Still encountering this fairly often with Kotlin. If kaniko fails to snapshot a file because it doesn't exist, it should just ignore this, as the file no longer exists, so no longer needs snapshotting... That said, my intuition would be that the issue is caused by kaniko not waiting for all processes in the RUN to be fully stopped. It should probably ensure these are properly signalled to stop then waited upon. A quick look at the source code would suggest to me that the gradle daemon, kotlin daemon, etc are changing their process group, meaning that https://github.com/GoogleContainerTools/kaniko/blob/main/pkg/commands/run.go#L124C23-L135 doesn't kill them.
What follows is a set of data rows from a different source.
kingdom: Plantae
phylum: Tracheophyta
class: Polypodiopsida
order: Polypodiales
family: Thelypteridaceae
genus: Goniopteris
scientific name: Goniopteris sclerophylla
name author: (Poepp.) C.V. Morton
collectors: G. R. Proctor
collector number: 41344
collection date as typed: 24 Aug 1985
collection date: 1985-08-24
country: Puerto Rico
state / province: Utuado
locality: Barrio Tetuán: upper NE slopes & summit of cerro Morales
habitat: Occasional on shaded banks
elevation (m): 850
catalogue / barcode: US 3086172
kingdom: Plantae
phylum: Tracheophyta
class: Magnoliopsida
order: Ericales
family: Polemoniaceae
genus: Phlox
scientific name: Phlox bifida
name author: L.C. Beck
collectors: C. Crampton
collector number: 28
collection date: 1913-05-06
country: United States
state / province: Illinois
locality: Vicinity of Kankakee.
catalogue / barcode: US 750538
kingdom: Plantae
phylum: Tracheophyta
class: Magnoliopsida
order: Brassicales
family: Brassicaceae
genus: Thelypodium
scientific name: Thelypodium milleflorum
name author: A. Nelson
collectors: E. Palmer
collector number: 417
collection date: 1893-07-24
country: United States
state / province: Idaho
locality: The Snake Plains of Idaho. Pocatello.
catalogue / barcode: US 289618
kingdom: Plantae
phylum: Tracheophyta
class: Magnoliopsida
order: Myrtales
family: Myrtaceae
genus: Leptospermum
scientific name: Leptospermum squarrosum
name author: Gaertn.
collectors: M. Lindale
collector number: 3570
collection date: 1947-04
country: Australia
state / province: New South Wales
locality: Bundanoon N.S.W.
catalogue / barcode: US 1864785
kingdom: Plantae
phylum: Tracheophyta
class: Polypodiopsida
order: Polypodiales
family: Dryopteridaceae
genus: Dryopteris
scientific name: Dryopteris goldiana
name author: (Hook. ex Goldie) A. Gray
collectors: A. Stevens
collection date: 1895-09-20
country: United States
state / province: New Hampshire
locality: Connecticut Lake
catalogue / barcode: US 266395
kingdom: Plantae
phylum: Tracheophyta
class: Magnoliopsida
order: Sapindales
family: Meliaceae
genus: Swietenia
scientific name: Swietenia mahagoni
Update, yep, the gradle daemon changes its pgid: 26006 (java) S 4275 26006 26006 0 -1 4194304 126429 0 13 0 2378 72 0 0 20 0 53 0 2861752 5986787328 120556 18446744073709551615 94751120973824 94751120974905 140721562476352 0 0 0 4 0 16800975 0 0 0 17 2 0 0 0 0 0 94751120985408 94751120986128 94751136600064 140721562480465 140721562481353 140721562481353 140721562484665 0 (the gradle daemon /proc/pid/stat) shows that the PGID is 26006, the same as the PID. So to fix this issue, kaniko should kill all children of the launched process, not just those who remain in the PG. I don't know how to accomplish that, though.

patsevanton commented 11 months ago

@HeneryHawk Are you fix you error? I have same error

jrkessl commented 9 months ago

Issue closed, but the bug is still there.

INFO[2023-12-06T03:43:03Z] Taking snapshot of full filesystem...        
error building image: error building stage: failed to take snapshot: Failed to get file info for /tmp/ssh-XXXXXXHNLnGp: lstat /tmp/ssh-XXXXXXHNLnGp: no such file or directory

It is very intermittent. Sometimes just one retry is enough, and the next execution is successful. Today I had a case where we retried multiple times, and several hours later it eventually started working again. The mitigation factors that we applied were removed, but it kept succeeding, which shows we did not fix it, it just fixed itself after some hours.

sharifahmad2061 commented 8 months ago

Getting the same error with Gradle 8.3 and Kaniko 1.18.0-debug. As mentioned above by other people, it is very intermittent. Changed kaniko to 1.19.0-debug but that didn't fix it as well.

BUILD SUCCESSFUL in 1m 53s
9 actionable tasks: 7 executed, 2 from cache
INFO[0130] Taking snapshot of full filesystem...        
error building image: error building stage: failed to take snapshot: Failed to get file info for /root/.kotlin/daemon/kotlin-daemon.2024-01-04T04-16-46.495Z.7047e3547be7dde9af9d53c50c049451.17789.run: lstat /root/.kotlin/daemon/kotlin-daemon.2024-01-04T04-16-46.495Z.7047e3547be7dde9af9d53c50c049451.17789.run: no such file or directory

Before this change we had gradle 7.6 and kaniko 1.9.1-debug and it was working fine but with the version update to gradle 8.3 and kaniko 1.18 it is not working fine anymore.